Accorinti a La7“Io non vivo di scandali. Non mangio caramelle o gomme da masticare, ci sara’ stato uno sbaglio. Detto questo mi vergogno per Trischitta, un consigliere comunale della tredicesima citta’ d’Italia che invece di fare politica in modo serio si mette a gettare fango su un sindaco come me che ha sempre messo al primo posto la legalita’ e la trasparenza”. A dirlo il sindaco di Messina Renato Accorinti rispondendo all’interrogazione del consigliere comunale di Forza Italia Giuseppe Trischitta che in questi giorni ha evidenziato le spese del primo cittadino per andare al compleanno di Dario Fo e quelle di altre viaggi dove Accorinti si e’ fatto rimborsare anche caffe’, brioche, gomme da masticare e caramelle.
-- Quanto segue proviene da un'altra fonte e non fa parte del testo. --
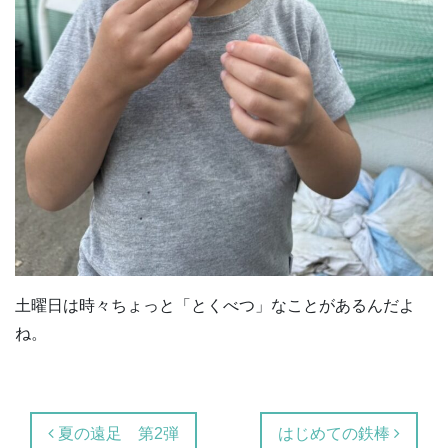
土曜日は時々ちょっと「とくべつ」なことがあるんだよ
ね。
投稿ナビゲーション
夏の遠足 第2弾
はじめての鉄棒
Trischitta ha anche sottolineato che spesso, come nel caso di due biglietti, di un treno le spese che il sindaco si e’ fatto rimborsare erano doppie come se si fosse portato qualcuno con se’. Su quest’ultimo punto Accorinti ribadisce: “Quando sono in trasferta con i miei assessori capita che pago io per entrambi e poi mi faccio rimborsare. Non c’e’ nulla di male e non esistono altre persone. Sono sicuro che si chiarira’ tutto e invito Trischitta a portare tutto in Procura per fare chiarezza. Che credibilita’ puo’ aver un consigliere comunale che dice di indagare su un pacco di caramelle?” E prosegue: “Io sono andato in giro per l’Italia non per farmi gli affari miei, ma solo per fini istituzionali e per la nostra citta’. Perche’ Trischitta non analizza meglio le spese del suo sindaco Buzzanca o quelle di altri miei predecessori. Con questo voglio pero’ anche ribadire di non avere nulla contro Buzzanca e Genovese, ma di aver parlato di loro solo perche’ tirato in ballo”.